DNA from a 2,500-year-old Sicilian battlefield shows that mercenary troops were not just widespread but also the ideal of Homer.
There will always be mercenaries—hired soldiers whose only shared trait may be a desire for adventure—wherever there is an out-of-the-way conflict. Some people enlist in foreign armies or rebel groups because they support the cause, while others do so because the deal is too good to pass up.
This was true in ancient Greece, despite what ancient Greek historians would have you believe. According to them, the polis, or independent Greek city-state, stood for the triumph of citizen equality and civic pride over kingly despotism. In their accounts of the first Battle of Himera, a bloody conflict in 480 B.C. in which the Greeks from several Sicilian cities banded together to repel a Carthaginian invasion, neither Herodotus nor Diodorus Siculus mentioned mercenaries. Mercenaries were viewed as the opposite of the heroic Homeric figure.
According to Laurie Reitsema, an anthropologist at the University of Georgia, "being a wage earner had some negative connotations — avarice, corruption, shifting allegiance, the downfall of civilized society." This makes it understandable why ancient scribes would accentuate the Greeks against. Greeks component of the fights rather than acknowledge the price they had to pay.
However, research reveals that the soldiers defending Himera were not as exclusively Greek as historical chronicles of the time would have it. This information was published in 2022 in the Proceedings of the National Academy of Sciences.
Many people saw the triumph to be a turning point in Greek identity. However, a recent study that examined the degraded DNA from 54 bodies discovered in Himera's freshly discovered west necropolis discovered that the majority of the tombs were occupied by professional troops from distant locations such those now known as Ukraine, Latvia, and Bulgaria.

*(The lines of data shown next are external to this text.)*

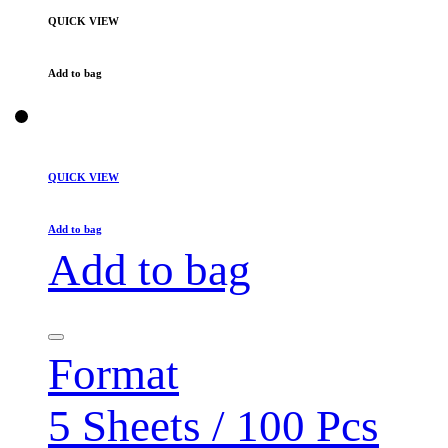
QUICK VIEW
Add to bag
QUICK VIEW
Add to bag
Add to bag
Format
5 Sheets / 100 Pcs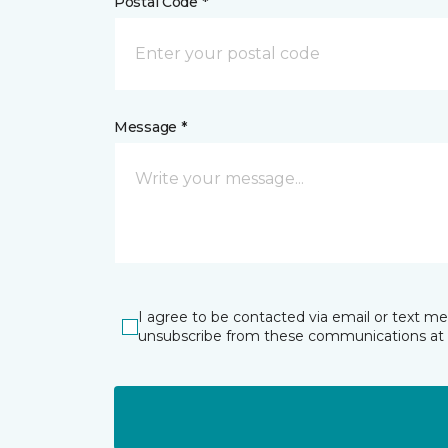
Postal Code *
Message *
I agree to be contacted via email or text m
unsubscribe from these communications at 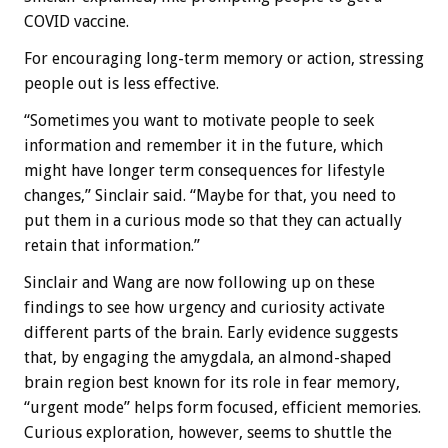
COVID vaccine.
For encouraging long-term memory or action, stressing
people out is less effective.
“Sometimes you want to motivate people to seek
information and remember it in the future, which
might have longer term consequences for lifestyle
changes,” Sinclair said. “Maybe for that, you need to
put them in a curious mode so that they can actually
retain that information.”
Sinclair and Wang are now following up on these
findings to see how urgency and curiosity activate
different parts of the brain. Early evidence suggests
that, by engaging the amygdala, an almond-shaped
brain region best known for its role in fear memory,
“urgent mode” helps form focused, efficient memories.
Curious exploration, however, seems to shuttle the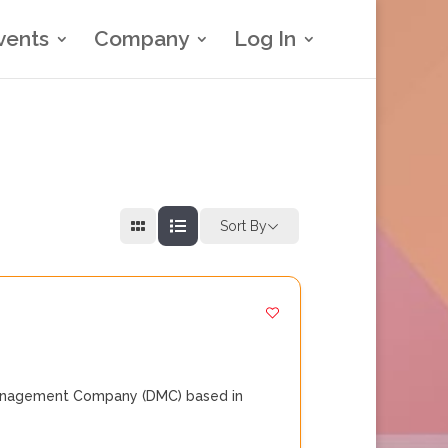
vents
Company
Log In
Sort By
 Management Company (DMC) based in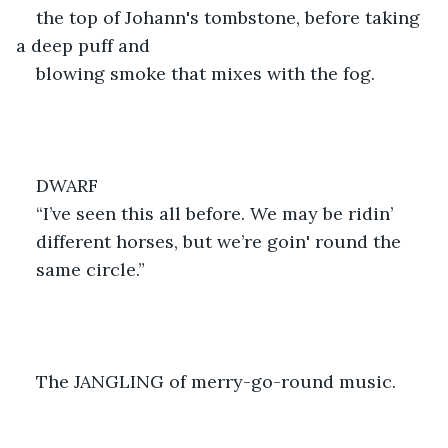
the top of Johann's tombstone, before taking 
a deep puff and
blowing smoke that mixes with the fog.
DWARF
“I’ve seen this all before. We may be ridin’
different horses, but we’re goin' round the
same circle.”
The JANGLING of merry-go-round music.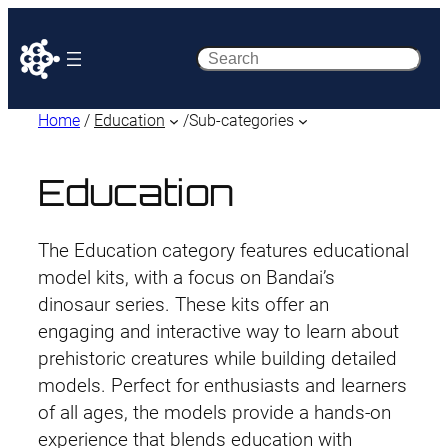
Search
Home
/
Education
/
Sub-categories
Education
The Education category features educational
model kits, with a focus on Bandai’s
dinosaur series. These kits offer an
engaging and interactive way to learn about
prehistoric creatures while building detailed
models. Perfect for enthusiasts and learners
of all ages, the models provide a hands-on
experience that blends education with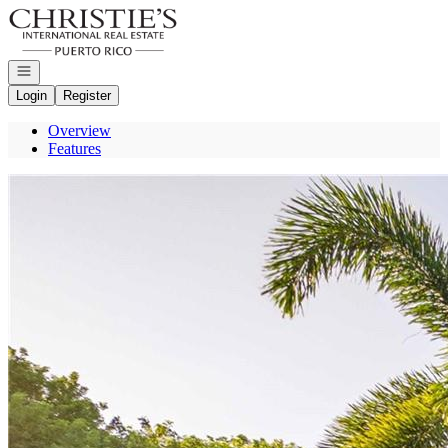
Go to: Homepage
Open navigation
Login
Register
Overview
Features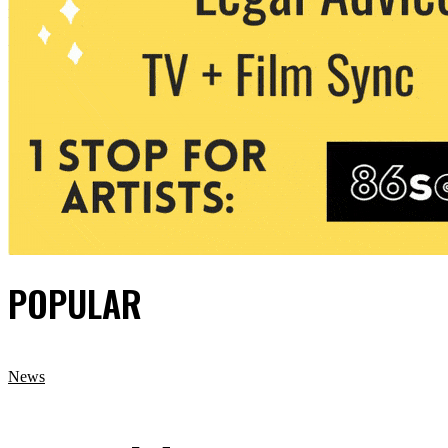
POPULAR
News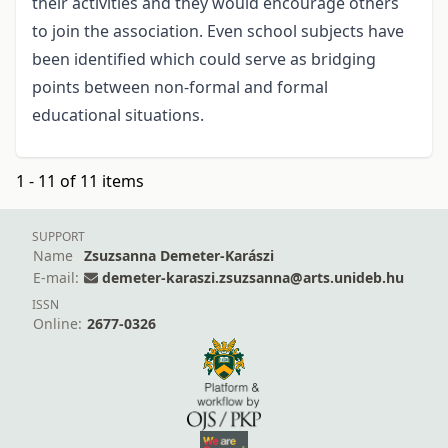
their activities and they would encourage others
to join the association. Even school subjects have
been identified which could serve as bridging
points between non-formal and formal
educational situations.
1 - 11 of 11 items
SUPPORT
Name
Zsuzsanna Demeter-Karászi
E-mail:
demeter-karaszi.zsuzsanna@arts.unideb.hu
ISSN
Online:
2677-0326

The discovery supports research from 2021 in which Katherine Reinberger, a bioarchaeologist at the University of Georgia, and her colleagues conducted a chemical analysis of the tooth enamel of 62 deceased warriors buried close to Himera's ancient battlefield, the scene of two significant battles: one in 480 B.C., when Himeran forces defeated the Carthaginian general Hamilcar Mago, and a second battle seven decades later, when Hamilcar's grandson returned for vengeance According to Dr. Reinberger's team, locals made up around one-third of the fighters in the initial conflict but three-fourths of them in the subsequent fighting. Principal author for both papers is Dr. Reitsema.

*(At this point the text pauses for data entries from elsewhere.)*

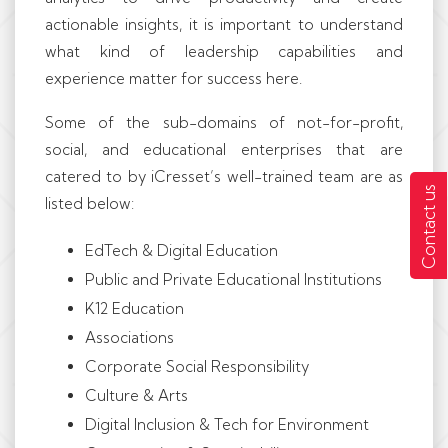
actionable insights, it is important to understand
what kind of leadership capabilities and
experience matter for success here.
Some of the sub-domains of not-for-profit,
social, and educational enterprises that are
catered to by iCresset’s well-trained team are as
Contact us
listed below:
EdTech & Digital Education
Public and Private Educational Institutions
K12 Education
Associations
Corporate Social Responsibility
Culture & Arts
Digital Inclusion & Tech for Environment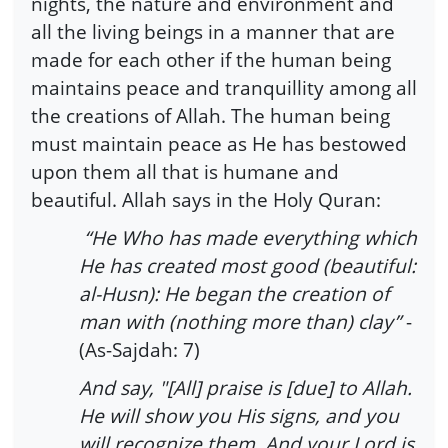
nights, the nature and environment and
all the living beings in a manner that are
made for each other if the human being
maintains peace and tranquillity among all
the creations of Allah. The human being
must maintain peace as He has bestowed
upon them all that is humane and
beautiful. Allah says in the Holy Quran:
“He Who has made everything which
He has created most good (beautiful:
al-Husn): He began the creation of
man with (nothing more than) clay”
-
(As-Sajdah: 7)
And say, "[All] praise is [due] to Allah.
He will show you His signs, and you
will recognize them. And your Lord is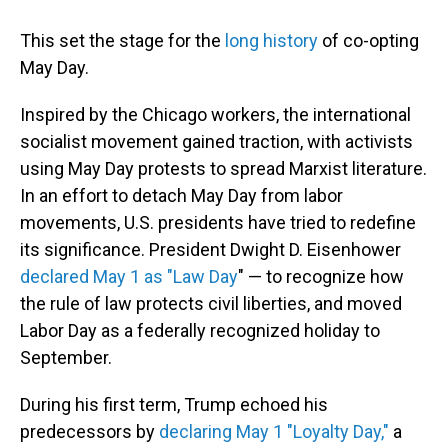
This set the stage for the
long history
of co-opting
May Day.
Inspired by the Chicago workers, the international
socialist movement gained traction, with activists
using May Day protests to spread Marxist literature.
In an effort to detach May Day from labor
movements, U.S. presidents have tried to redefine
its significance. President Dwight D. Eisenhower
declared
May 1 as "Law Day
" — to recognize how
the rule of law protects civil liberties, and
moved
Labor Day as a federally recognized holiday to
September.
During his first term, Trump echoed his
predecessors by
declaring May 1 "Loyalty Day,"
a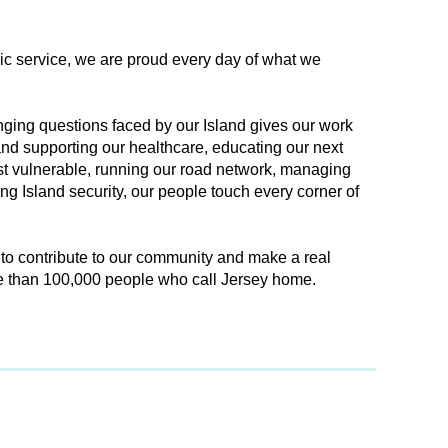
lic service, we are proud every day of what we
ging questions faced by our Island gives our work
nd supporting our healthcare, educating our next
st vulnerable, running our road network, managing
g Island security, our people touch every corner of
 to contribute to our community and make a real
re than 100,000 people who call Jersey home.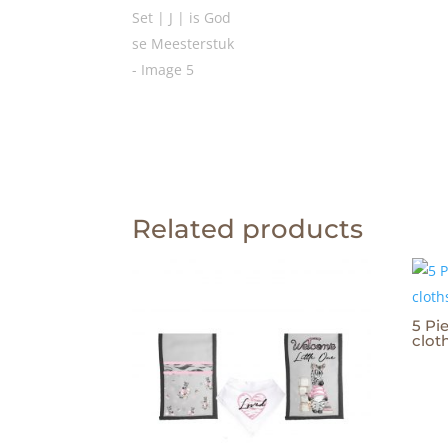
Related products
5 Pie
clot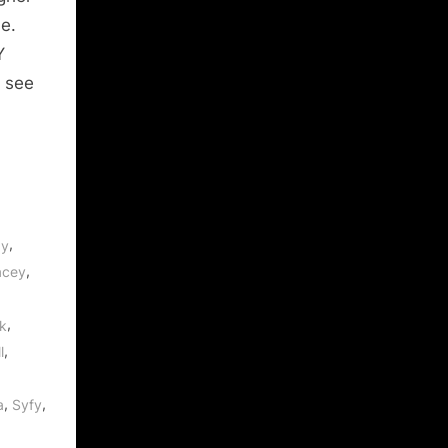
le.
Y
e see
,
by
,
acey
,
k
,
l
,
,
a
Syfy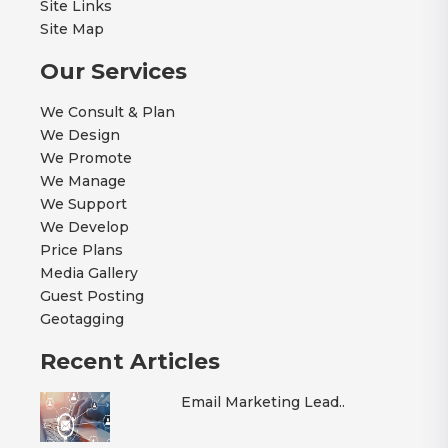
Site Links
Site Map
Our Services
We Consult & Plan
We Design
We Promote
We Manage
We Support
We Develop
Price Plans
Media Gallery
Guest Posting
Geotagging
Recent Articles
Email Marketing Lead..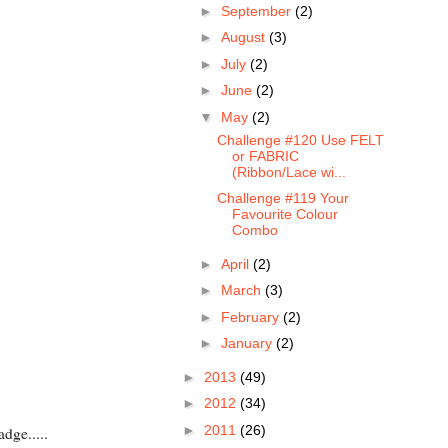
►
September
(2)
►
August
(3)
►
July
(2)
►
June
(2)
▼
May
(2)
Challenge #120 Use FELT
or FABRIC
(Ribbon/Lace wi...
Challenge #119 Your
Favourite Colour
Combo
►
April
(2)
►
March
(3)
►
February
(2)
►
January
(2)
►
2013
(49)
►
2012
(34)
►
2011
(26)
adge.....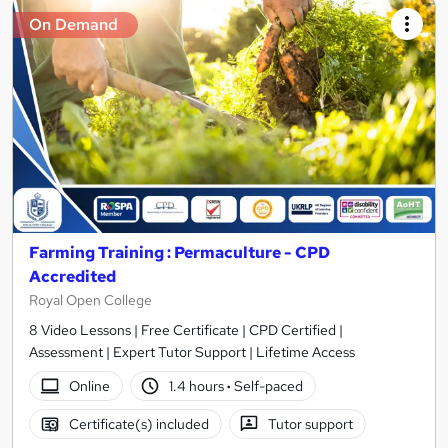
On Demand
Farming Training : Permaculture - CPD
Accredited
Royal Open College
8 Video Lessons | Free Certificate | CPD Certified |
Assessment | Expert Tutor Support | Lifetime Access
Online
1.4 hours
·
Self-paced
Certificate(s) included
Tutor support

The new analysis, according to Greek historian Angelos Chaniotis at Princeton's Institute for Advanced analysis, sheds new information on the makeup of the fights at Himera, if not on how they turned out. "It confirms the general picture that we had from ancient sources, while at the same time highlighting the role of mercenaries," he said. Although they frequently hide in plain sight, mercenaries are mentioned in our documentation.

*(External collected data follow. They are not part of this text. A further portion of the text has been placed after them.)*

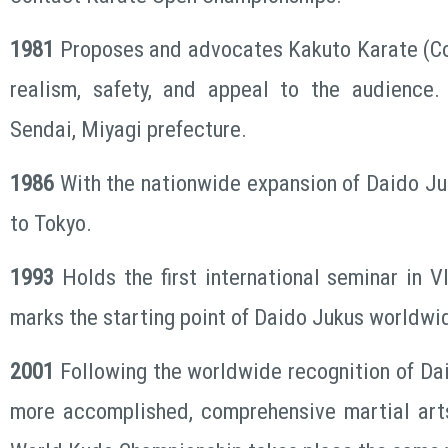
1981
Proposes and advocates Kakuto Karate (C
realism, safety, and appeal to the audience
Sendai, Miyagi prefecture.
1986
With the nationwide expansion of Daido J
to Tokyo.
1993
Holds the first international seminar in V
marks the starting point of Daido Jukus worldw
2001
Following the worldwide recognition of Da
more accomplished, comprehensive martial arts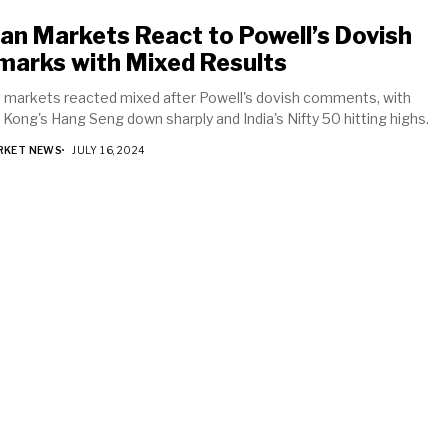
an Markets React to Powell’s Dovish
marks with Mixed Results
 markets reacted mixed after Powell's dovish comments, with
Kong's Hang Seng down sharply and India's Nifty 50 hitting highs.
RKET NEWS
JULY 16, 2024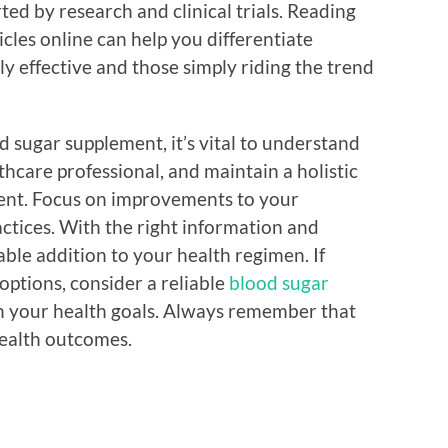
ed by research and clinical trials. Reading
cles online can help you differentiate
y effective and those simply riding the trend
 sugar supplement, it’s vital to understand
thcare professional, and maintain a holistic
nt. Focus on improvements to your
ractices. With the right information and
ble addition to your health regimen. If
options, consider a reliable
blood sugar
th your health goals. Always remember that
health outcomes.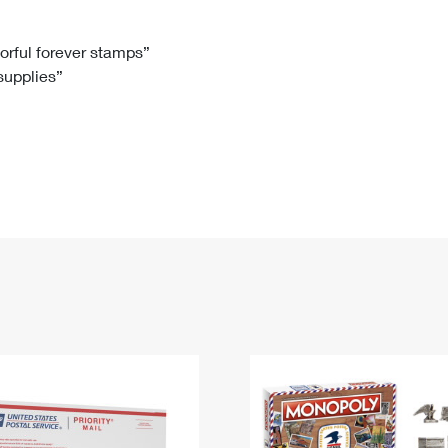
Tracking
Rent or Renew PO Box
Business Supplies
Renew a
Free Boxes
Click-N-Ship
Look Up
 Box
HS Codes
lorful forever stamps”
 supplies”
Transit Time Map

Their paper "suggests that Greeks minimized a role for mercenaries, possibly because they wanted to project an image of their homelands being defended by heroic Greek armies of citizens and the armored spearmen known as hoplites," according to David Reich, a geneticist at Harvard whose lab generated the data. Armed forces made up of commandos hired for a fee would presumably invalidate this theory.
Tyrants who dominated Greek Sicilian cities during the Hellenic Age enlisted soldiers of fortune for territorial expansion and, in certain cases, as bodyguards because they were so despised by their subjects. Dr. Reitsema claimed that the hiring of mercenaries even led to the usage of currency in Sicily to pay them.